Als Vielkontakter werden fünf Prozent der Gesamtbefragten bezeichnet (mindestens drei
technische und mindestens zwei persönliche Kontakte). In dieser schwach besetzten Gruppe
können die Sparkassen mit 91 Prozent Gesamtzufriedenheit deutlich mehr Kunden als die
Genossenschaftsbanken (83 Prozent) zufriedenstellen.
Anhand der Kundengruppenbildung lässt sich der Zufriedenheitsvorsprung der
Genossenschaftsbanken somit in der stärksten besetzten Kundengruppe der Wenigkontakter
sowie in der Kundengruppe der intensiven Technikkunden verorten. Die Sparkassen können
nur in der schwach besetzten Gruppe der Vielkontakter einen Vorsprung gegenüber den
Genossenschaftsbanken erzielen.
Bei der Gesamtinterpretation der Ergebnisse ist zu beachten, dass die Bildung der Kundengruppen
weitestgehend unabhängig von Alter und Einkommen der Befragten ist.
Ergebnis
(Sparkasse)
Die Ergebnisse der vorliegenden Studie zeigen, dass Genossenschaftsbanken gerade bei
den Kundengruppen mit wenig und mit intensivem Kontakt über technische Kontaktwege
ein Zufriedenheitsplus gegenüber den Sparkassen erzielen. Die beiden Kundengruppen
vereinen rund 70 Prozent der Gesamtkundschaft auf sich. Um die Zufriedenheitslücke zu den
Genossenschaftsbanken zu schließen, müssen die Sparkassen den Fokus ihrer Ansprache auf
die Kunden mit nur wenigen Kontakten zur Sparkasse richten. Zur aktiven Steuerung bedarf es
zusätzlich eines etablierten Kundenkontaktmanagements.
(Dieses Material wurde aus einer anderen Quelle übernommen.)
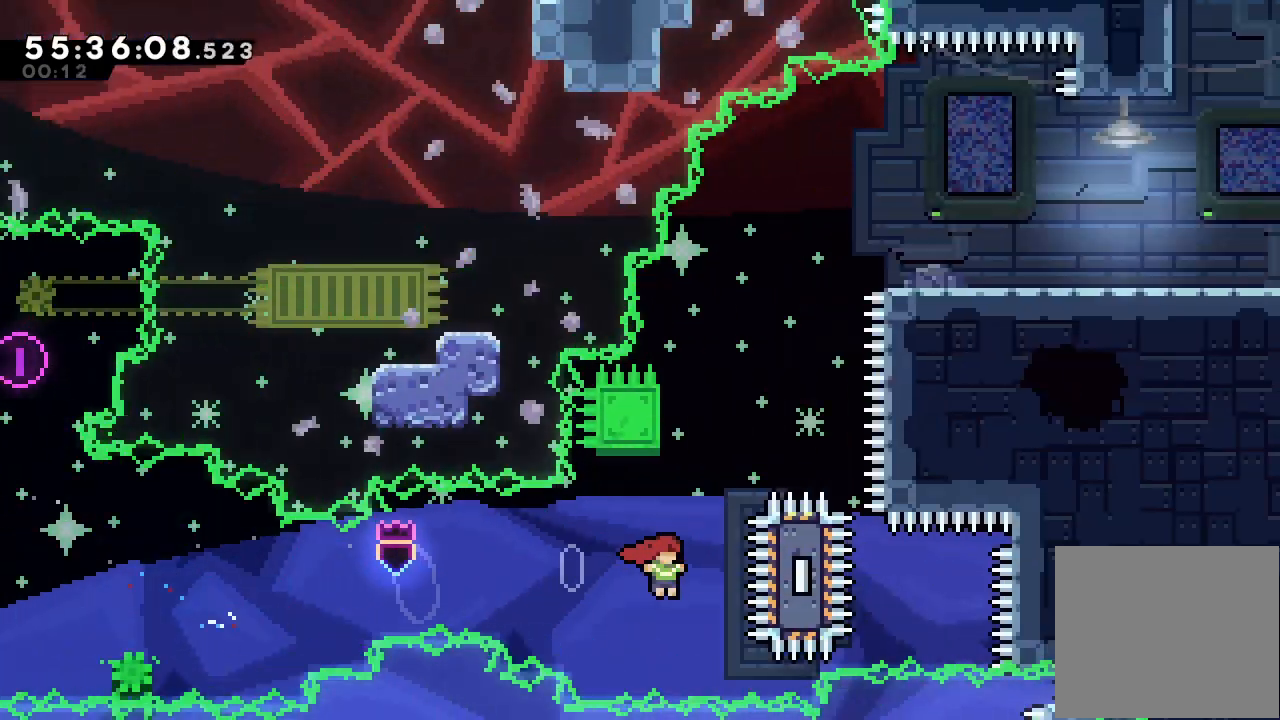
{"keys": ["d", "right", "up"], "events": [[67, "right", "up"], [67, "s", "down"], [67, "up", "down"], [233, "s", "up"], [300, "d", "down"], [300, "right", "down"]]}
Ein zweiter Hebel zum Schließen der Zufriedenheitslücke ist eine gezielte Investition in
Onlineangebote. Neben dem identifizierten Verbesserungspotenzial sind hier Investitionen auch
deshalb notwendig, weil die Kunden ihre reinen Transaktionen ohnehin in die digitalen Kanäle
verlagern. Bei dem Ausbau der Onlineangebote sollten die Sparkassen die Kontaktfrequenz zum
persönlichen Kontakt nutzen. Hier liegt die Stärke der Sparkassen.